Content starts

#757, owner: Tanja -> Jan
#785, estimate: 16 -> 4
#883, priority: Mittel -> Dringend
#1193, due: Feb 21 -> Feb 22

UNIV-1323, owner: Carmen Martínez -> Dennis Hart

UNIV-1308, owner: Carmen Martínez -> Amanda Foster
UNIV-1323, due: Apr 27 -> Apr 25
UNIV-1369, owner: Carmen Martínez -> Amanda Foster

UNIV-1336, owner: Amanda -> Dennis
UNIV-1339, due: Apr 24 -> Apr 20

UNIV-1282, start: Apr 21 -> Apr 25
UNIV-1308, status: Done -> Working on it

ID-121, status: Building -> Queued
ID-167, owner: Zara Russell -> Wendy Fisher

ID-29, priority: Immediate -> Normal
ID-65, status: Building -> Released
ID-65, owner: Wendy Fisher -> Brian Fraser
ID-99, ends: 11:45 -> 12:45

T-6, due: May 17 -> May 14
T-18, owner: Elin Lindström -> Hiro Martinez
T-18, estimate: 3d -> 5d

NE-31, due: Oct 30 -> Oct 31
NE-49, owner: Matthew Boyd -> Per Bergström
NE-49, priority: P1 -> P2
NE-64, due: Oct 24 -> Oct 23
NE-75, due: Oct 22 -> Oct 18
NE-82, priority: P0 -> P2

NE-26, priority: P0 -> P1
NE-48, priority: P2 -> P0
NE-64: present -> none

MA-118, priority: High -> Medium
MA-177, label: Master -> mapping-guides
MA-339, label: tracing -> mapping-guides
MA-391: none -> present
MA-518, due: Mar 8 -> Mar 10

Content ends

EXERCISE INSTRUCTIONS:
Could you repeat exactly the lines above from the line with "UNIV-1308, owner: Carmen" up to and including the line with "UNIV-1282, start: Apr 21 -> Apr 25", and only those?

REPLY TO THE EXERCISE:
UNIV-1308, owner: Carmen Martínez -> Amanda Foster
UNIV-1323, due: Apr 27 -> Apr 25
UNIV-1369, owner: Carmen Martínez -> Amanda Foster

UNIV-1336, owner: Amanda -> Dennis
UNIV-1339, due: Apr 24 -> Apr 20

UNIV-1282, start: Apr 21 -> Apr 25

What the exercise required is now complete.